IL SENSO – «Che senso ha un festival oggi? Credo abbiamo un cinema che va a due velocità: da una parte il prodotto mainstrem che non si capisce come interpretare, se è una moda passeggera come forse sarà Barbie o ha la capacità un’abitudine. Dall’altro invece il cinema da festival che ha un suo percorso che è ampio e rigoglioso, i film dei festival hanno vita lunga, passano di rassegna in rassegna e hanno una funzione di distribuzione. Noi ci occupiamo di esordi, non dialoghiamo con il mainstream, ma per quanto riguarda il lavoro di selezione ci siamo posti una domanda: cosa dobbiamo fare? Una ricerca radicale? La nostra volontà è stata quella di non perdere la nostra identità, siamo tanto Malqueridas quanto Vermin e credo che la forza della SIC sia proprio un palinsesto di questo tipo…».

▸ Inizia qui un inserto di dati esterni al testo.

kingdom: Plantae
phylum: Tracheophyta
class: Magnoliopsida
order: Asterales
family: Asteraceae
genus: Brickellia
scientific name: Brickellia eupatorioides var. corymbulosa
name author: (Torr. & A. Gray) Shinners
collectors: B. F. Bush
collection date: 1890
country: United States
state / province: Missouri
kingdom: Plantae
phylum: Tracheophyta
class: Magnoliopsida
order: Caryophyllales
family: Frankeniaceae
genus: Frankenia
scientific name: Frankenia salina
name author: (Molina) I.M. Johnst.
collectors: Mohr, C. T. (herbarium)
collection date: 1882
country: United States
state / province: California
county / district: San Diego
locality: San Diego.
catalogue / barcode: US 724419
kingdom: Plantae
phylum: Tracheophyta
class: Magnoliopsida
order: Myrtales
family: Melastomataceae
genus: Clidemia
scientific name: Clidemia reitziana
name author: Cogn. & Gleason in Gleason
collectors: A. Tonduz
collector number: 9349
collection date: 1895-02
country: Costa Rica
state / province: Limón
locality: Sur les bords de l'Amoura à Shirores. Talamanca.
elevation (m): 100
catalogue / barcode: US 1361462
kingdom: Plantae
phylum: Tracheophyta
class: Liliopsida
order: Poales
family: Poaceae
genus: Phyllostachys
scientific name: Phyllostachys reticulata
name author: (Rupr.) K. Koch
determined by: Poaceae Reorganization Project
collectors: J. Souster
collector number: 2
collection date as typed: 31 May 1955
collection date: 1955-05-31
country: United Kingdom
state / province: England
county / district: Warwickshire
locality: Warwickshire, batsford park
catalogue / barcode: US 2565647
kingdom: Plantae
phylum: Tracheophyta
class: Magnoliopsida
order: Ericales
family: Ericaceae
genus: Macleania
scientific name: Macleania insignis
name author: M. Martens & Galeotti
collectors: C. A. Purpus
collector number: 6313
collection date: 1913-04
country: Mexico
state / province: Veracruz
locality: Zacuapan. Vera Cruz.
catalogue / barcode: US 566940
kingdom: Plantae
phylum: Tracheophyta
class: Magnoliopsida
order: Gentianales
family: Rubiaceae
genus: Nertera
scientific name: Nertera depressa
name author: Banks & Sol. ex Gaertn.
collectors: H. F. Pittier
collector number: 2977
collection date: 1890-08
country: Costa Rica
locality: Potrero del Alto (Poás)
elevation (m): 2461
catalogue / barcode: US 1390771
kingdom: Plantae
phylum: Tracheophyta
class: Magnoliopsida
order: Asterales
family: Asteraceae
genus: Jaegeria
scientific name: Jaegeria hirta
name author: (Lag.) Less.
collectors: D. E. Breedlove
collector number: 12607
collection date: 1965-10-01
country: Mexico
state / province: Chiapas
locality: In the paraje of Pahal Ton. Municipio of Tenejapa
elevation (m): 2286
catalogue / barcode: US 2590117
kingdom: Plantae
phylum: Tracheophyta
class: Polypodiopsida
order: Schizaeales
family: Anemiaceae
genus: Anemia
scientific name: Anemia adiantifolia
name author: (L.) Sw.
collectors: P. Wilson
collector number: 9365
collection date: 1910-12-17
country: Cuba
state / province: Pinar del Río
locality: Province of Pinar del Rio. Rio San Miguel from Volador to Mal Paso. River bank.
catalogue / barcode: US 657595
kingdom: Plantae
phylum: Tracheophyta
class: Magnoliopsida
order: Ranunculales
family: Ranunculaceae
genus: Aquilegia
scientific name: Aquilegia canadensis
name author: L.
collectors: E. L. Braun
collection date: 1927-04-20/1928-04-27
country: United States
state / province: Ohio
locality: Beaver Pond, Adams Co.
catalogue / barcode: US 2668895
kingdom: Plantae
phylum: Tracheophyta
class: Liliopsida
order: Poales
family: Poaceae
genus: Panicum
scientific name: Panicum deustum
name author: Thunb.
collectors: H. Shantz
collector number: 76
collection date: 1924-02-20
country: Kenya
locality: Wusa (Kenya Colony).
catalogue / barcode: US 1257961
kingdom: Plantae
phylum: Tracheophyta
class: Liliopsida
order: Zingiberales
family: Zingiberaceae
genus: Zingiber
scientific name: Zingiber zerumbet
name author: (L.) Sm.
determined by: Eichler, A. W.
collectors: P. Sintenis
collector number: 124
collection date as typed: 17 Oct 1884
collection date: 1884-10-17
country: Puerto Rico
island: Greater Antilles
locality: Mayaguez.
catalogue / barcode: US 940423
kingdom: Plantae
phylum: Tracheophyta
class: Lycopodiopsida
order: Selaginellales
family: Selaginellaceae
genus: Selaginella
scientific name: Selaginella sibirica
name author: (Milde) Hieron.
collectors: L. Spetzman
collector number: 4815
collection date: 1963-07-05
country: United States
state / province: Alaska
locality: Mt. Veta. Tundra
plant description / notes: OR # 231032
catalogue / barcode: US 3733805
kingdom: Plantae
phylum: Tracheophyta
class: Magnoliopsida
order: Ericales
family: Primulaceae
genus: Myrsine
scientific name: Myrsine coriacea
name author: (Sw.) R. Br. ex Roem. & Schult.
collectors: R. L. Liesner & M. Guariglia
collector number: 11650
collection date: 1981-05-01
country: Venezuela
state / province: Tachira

IO DONNA – «Da donna non ho mai voluto favori o aiuti in quanto tale, allo stesso modo se arrivano film femminili forti – come quelli firmati da Julia Furh Mann o Tana Gilberto – ovviamente vengono selezionati per la SIC, non abbiamo ragionato per quote o equilibri, non siamo stati attenti al genere del regista, anche perché in questo caso c’era abbondanza di titoli firmati da registe. Il problema semmai è un altro: quando sei una donna e ti esponi ti devi sempre difendere, quasi giustificare. Ecco, al di là della selezione mi piacerebbe essere trattata alla pari, non avere ostacoli, venire giudicata come uomo. Credo che in Italia la situazione sia ancora un po’ indietro rispetto al resto dell’Europa. Faccio fatica a vedere un equilibrio di figure, ma voglio essere ottimista…».